Je pense toujours au proverbe qui dit : « Dieu préservez-moi de mes amis, mes ennemis je les connais ! » Pour revenir au projet des mosquées, nous avons des milliers de foyers ruraux enclavés, des écoles… tous loin du réseau électrique, pourquoi n’aiderait-on pas ces gens-là avec ces plaques photovoltaïques ? L’Allemagne a besoin de vendre ses plaques photovoltaïques par tous les moyens : on vous fait gouter par un premier don, et ensuite on vous accorde des crédits à « taux bonifié » pour acheter 100 à 200 fois la valeur du don… Ça ne nous amuse plus !


Y-a-t-il des garde-fous pour éviter de prendre pour argent comptant les conclusions de ces agences de coopération dont les recommandations ne sont pas forcément profitables à notre pays et au contribuable marocain ?

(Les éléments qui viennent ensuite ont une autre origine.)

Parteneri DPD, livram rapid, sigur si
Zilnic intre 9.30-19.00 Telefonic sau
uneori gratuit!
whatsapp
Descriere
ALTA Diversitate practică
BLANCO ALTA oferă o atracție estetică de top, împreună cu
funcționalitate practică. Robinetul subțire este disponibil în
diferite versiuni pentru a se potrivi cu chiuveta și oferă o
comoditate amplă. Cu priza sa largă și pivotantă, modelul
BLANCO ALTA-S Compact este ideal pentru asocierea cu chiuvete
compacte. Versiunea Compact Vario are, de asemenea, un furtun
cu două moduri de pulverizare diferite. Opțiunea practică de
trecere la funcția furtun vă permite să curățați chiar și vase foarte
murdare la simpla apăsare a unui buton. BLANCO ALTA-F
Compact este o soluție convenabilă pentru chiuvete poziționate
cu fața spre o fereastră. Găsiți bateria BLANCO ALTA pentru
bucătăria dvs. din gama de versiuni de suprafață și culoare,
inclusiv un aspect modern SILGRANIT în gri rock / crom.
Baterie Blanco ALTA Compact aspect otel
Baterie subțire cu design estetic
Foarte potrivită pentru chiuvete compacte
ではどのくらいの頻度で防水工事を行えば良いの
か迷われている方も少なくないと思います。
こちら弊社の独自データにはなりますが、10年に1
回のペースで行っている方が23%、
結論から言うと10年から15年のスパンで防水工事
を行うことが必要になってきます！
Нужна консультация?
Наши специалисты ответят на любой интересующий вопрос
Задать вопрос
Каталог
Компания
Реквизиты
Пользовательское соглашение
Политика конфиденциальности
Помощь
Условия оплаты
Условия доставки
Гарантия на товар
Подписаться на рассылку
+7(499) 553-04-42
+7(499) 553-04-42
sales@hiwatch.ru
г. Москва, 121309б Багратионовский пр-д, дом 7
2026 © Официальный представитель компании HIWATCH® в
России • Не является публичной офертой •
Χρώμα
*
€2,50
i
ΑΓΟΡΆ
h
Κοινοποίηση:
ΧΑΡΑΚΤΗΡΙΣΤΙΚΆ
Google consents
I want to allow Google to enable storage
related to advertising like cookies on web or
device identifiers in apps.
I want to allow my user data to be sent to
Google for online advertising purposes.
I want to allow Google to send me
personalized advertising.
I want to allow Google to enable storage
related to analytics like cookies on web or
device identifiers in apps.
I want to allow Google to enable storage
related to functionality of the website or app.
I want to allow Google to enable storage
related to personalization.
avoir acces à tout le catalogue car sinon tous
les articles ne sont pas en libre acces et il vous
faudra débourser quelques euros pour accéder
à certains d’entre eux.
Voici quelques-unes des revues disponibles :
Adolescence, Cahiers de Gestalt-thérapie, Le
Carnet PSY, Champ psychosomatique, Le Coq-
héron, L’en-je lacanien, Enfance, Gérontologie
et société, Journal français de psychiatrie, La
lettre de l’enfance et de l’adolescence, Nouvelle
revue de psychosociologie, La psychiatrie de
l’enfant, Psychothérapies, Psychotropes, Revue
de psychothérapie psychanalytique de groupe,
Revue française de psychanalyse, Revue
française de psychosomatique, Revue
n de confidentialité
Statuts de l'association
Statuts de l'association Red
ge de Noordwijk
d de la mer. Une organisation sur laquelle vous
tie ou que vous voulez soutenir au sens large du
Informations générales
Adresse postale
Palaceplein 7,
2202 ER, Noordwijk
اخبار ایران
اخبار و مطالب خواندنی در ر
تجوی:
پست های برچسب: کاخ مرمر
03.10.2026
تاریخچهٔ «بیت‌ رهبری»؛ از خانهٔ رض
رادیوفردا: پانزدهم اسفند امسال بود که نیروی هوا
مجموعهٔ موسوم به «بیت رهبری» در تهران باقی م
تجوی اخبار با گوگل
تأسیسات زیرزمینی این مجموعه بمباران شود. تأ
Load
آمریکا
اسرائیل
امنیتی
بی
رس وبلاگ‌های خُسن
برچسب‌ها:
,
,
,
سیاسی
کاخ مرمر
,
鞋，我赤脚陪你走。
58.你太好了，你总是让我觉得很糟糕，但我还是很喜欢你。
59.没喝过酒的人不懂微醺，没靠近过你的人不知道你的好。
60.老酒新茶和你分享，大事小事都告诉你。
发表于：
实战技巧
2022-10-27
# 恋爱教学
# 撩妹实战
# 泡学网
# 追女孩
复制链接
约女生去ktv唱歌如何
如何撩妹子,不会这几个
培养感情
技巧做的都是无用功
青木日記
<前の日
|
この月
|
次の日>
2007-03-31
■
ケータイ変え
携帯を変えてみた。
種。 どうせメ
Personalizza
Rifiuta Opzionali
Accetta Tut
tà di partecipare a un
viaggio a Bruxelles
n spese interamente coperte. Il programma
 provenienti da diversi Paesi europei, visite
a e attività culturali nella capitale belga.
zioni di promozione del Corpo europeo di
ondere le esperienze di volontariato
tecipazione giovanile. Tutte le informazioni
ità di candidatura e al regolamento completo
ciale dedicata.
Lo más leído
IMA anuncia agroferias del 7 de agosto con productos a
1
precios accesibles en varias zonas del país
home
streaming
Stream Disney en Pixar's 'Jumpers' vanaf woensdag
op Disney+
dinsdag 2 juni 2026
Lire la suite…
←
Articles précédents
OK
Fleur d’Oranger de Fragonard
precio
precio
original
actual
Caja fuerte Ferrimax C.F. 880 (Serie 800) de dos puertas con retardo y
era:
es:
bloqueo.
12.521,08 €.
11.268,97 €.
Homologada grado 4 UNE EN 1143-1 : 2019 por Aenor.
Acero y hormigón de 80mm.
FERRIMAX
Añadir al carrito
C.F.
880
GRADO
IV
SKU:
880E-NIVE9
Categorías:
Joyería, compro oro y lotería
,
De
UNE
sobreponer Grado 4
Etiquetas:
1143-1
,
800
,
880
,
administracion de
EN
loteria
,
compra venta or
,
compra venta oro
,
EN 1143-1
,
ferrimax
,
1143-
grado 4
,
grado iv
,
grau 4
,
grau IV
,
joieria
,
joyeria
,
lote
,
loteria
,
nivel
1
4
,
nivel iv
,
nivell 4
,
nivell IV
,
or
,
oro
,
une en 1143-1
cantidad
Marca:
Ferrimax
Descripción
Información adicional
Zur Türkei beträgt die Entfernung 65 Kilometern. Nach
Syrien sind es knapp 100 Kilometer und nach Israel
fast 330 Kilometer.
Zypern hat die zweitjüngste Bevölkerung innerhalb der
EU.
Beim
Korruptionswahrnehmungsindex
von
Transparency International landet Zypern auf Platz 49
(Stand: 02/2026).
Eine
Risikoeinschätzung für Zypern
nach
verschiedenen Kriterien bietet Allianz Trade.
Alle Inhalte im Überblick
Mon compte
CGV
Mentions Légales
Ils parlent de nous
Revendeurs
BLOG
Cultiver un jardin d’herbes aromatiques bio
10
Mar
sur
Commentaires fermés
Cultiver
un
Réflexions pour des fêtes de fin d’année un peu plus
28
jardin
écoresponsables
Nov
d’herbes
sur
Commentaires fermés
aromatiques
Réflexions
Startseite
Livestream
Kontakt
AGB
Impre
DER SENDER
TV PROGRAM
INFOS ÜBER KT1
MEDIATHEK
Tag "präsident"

S.G : A l’heure où l’on parle, il n’y a aucun garde-fou protecteur pour ne plus prendre, pour argent comptant ce que disent les agences, et la bureaucratie internationale. Nous payons au prix fort pour qu’ils viennent nous dire, par exemple, que nous pouvons créer 500 000 emplois dans le domaine de l’efficacité énergétique. Et les officiels se couvrent : c’est l’expert mondial qui l’a dit. Ils bâtissent des politiques tordues sur la base de conclusions des agences de coopération, et des grands bureaux d’études. Je lance un défi à toute personne pouvant justifier l’emploi, rien que de 100 personnes, dans ce qu’ils appellent l’efficacité énergétique. Et de quelle efficacité énergétique parle-t-on ? Il faut une très grande dose de naïveté pour croire que la coopération internationale est là pour notre intérêt : elle est là pour l’intérêt de son pays d’origine. Prenez l’exemple de la Turquie, que beaucoup de gens n’aiment pas entendre : c’est un pays qui est monté tout seul avec tout ce qu’on sait comme politiques sectorielles menées. Je ne veux pas faire peur, mais la Cour des comptes peut avoir un côté plus soft en plus de celui de traquer, a postériori, les dilapidations de l’argent public. Ce deuxième rôle de la Cour, qui a démontré de grandes performances quant aux analyses avancées par ses spécialistes, serait de vérifier, auditer, évaluer, et valider toute action qui engage les fonds publics, afin d’éviter en amont toute « catastrophe financière » en cours de préparation. Ne voyons-nous pas des communes réaliser de nouvelles tranchées, changer les câbles très coûteux qui ont une durée de vie « indéterminée », refaire le carrelage, alors qu’il suffit de changer les lampes par d’autres plus économes, et repeindre les supports ? C’est un auditeur national qui agirait en amont qui nous manque, afin de nous préserver des conclusions de la coopération internationale, et aussi de… nos propres conclusions. Je vous remercie.